**ACTIVITIES**
1. According to the text on life expectancy and retirement planning, by about how much has life expectancy increased each year since the 1950s?
2. Continue the text on life expectancy and retirement planning from where it stops.

**PAGE EXTRACT**
*****

Many factors come into play when developing a financial plan for retirement. One of those is life expectancy. The number of years you live determines the amount of money you’ll need once you stop working. While there’s no way to know what age you’ll live to, it is a known fact that people now live longer than ever before.
Why Is Life Expectancy an Important Factor?
As people get older, they begin to put more thought into when they want to retire. However, few of them focus on how long their retirement will actually last. Once you stop working, you want to have enough money to enjoy life. So, you need to consider not just when you want to retire but also your life expectancy.
Say you decide to finally stop working at the age of 70. If you live to 100, you’ll need enough financial expenses for 30 years. If you retire at 70 but only live to 80, then you only have 10 years to cover. No one likes to think about death, especially their own, but it’s part of life and part of planning for retirement.
As mentioned, people now live longer. The primary reason for that is all the advances in medicine combined with enhanced safety options. Fifty years ago, someone diagnosed with cancer didn’t live long. Today, people beat cancer all the time and go on to enjoy full and healthy lives.
In recent years, many organizations have conducted studies about living longer. They all noted a steady incline. However, diseases and obesity continue to play a role in preventing some individuals from living as long as they should or could.
Statics on Living Longer
Historically, life expectancy from the 1950s to today has increased by about 1 percent annually. That means a baby born today in North America should easily live well into their late 70s or early 80s, barring some unknown factor. Data from these studies also show that if you make it to your mid-70s, there’s an excellent chance of you having another 10 years on Earth.
Consider this: If you’re 65, statistics show you should live another 20 years. However, if you hit age 75, that changes slightly, adding on two more years. Simply put, if you live to 75, you can anticipate making it to at least 87.
Now, compared to men, women live longer. That’s always been the case. Also, people of Hispanic origin typically outlive non-Hispanics. However, non-Hispanics usually live longer than African Americans. One of the more interesting discoveries is that the gap between racial groups has started to tighten.

*****

[Dataset entries]

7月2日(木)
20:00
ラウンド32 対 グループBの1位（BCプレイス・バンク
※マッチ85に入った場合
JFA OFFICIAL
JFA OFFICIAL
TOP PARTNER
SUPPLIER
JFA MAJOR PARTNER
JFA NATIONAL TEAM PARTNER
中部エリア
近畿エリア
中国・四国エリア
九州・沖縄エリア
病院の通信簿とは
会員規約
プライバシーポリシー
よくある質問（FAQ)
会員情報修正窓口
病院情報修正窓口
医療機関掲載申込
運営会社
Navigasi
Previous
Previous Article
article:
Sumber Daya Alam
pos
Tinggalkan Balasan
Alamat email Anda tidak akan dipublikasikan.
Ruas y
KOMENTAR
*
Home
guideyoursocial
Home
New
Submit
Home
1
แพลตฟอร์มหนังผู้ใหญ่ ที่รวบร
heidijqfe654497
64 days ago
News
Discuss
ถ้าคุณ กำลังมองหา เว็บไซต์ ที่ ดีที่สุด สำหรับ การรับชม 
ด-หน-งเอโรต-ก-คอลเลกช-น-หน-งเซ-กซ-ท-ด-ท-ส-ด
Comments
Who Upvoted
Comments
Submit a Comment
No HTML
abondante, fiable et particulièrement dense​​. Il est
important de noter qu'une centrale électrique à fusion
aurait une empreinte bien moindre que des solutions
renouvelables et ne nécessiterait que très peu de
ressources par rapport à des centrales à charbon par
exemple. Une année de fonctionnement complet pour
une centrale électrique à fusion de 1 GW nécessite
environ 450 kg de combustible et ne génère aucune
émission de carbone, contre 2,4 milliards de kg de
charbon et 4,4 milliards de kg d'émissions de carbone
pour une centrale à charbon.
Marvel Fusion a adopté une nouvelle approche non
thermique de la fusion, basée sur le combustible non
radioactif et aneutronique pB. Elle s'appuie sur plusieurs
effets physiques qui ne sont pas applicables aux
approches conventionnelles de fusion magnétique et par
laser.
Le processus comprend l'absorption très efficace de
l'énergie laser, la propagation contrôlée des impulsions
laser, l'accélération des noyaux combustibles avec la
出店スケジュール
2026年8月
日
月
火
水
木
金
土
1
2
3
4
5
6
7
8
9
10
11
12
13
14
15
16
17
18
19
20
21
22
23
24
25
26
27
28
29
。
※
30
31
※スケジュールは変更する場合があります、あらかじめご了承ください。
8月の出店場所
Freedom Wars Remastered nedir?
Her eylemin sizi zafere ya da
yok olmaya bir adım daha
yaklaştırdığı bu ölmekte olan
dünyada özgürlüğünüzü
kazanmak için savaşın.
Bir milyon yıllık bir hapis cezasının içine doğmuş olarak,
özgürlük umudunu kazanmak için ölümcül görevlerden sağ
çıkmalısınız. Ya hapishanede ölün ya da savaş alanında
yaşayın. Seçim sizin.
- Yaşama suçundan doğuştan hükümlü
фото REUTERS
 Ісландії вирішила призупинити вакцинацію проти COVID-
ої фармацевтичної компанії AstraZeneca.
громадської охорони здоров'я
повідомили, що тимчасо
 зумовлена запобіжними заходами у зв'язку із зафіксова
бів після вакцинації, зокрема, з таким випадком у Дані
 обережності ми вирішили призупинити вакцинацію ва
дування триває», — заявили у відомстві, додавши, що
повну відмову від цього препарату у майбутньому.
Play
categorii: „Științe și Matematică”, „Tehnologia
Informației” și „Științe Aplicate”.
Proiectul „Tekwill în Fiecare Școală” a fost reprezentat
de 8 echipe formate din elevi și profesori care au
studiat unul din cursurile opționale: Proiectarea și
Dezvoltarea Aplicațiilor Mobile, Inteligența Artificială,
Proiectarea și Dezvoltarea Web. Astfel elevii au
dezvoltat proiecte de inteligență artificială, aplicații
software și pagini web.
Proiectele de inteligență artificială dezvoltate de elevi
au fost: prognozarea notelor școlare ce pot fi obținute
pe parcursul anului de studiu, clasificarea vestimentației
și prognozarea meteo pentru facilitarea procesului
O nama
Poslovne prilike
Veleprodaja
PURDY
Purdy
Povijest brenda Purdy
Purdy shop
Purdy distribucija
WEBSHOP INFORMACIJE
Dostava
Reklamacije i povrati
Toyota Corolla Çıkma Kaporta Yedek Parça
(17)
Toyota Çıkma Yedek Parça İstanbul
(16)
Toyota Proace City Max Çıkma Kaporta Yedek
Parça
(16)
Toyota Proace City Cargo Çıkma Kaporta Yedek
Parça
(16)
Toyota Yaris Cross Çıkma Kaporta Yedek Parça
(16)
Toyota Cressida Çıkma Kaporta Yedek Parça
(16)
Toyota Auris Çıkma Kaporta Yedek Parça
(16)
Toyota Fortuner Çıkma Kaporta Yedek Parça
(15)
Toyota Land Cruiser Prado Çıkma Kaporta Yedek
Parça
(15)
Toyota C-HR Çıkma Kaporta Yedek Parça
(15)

*****

**SET OF ANSWERS**
1. About 1 percent annually.

2.
Regardless, the biggest contributors to life expectancy include family history, lifestyle, and health. If you want to live as long as possible, even if diseases run in your family, live a healthy life. That means avoiding drinking and smoking, eating healthy foods, and exercising regularly.
Keep in mind that the numbers mentioned are nothing more than averages. For example, at 65, you could expect to live to 75, as stated. However, one in 20 individuals will live 30 years past 65, often longer. On the other hand, one in four individuals will live less than 10 years past 65.
What Does It All Mean?
All of this has to do with your retirement and coming up with a strategic plan to ensure you have enough money to live and enjoy your golden years. So, along with all the decisions you’ll make when building your financial portfolio, you need to factor in life expectancy.
To some degree, the length of your retirement dictates how much money you have. The best advice is that everyone should start putting money aside for retirement while still young. Investing in a 401(k), Roth IRA, or the stock market will make a huge difference by the time you’re ready to retire. In fact, investing in a tax-deferred retirement plan is the single best way to ensure you don’t run out of money when you are older.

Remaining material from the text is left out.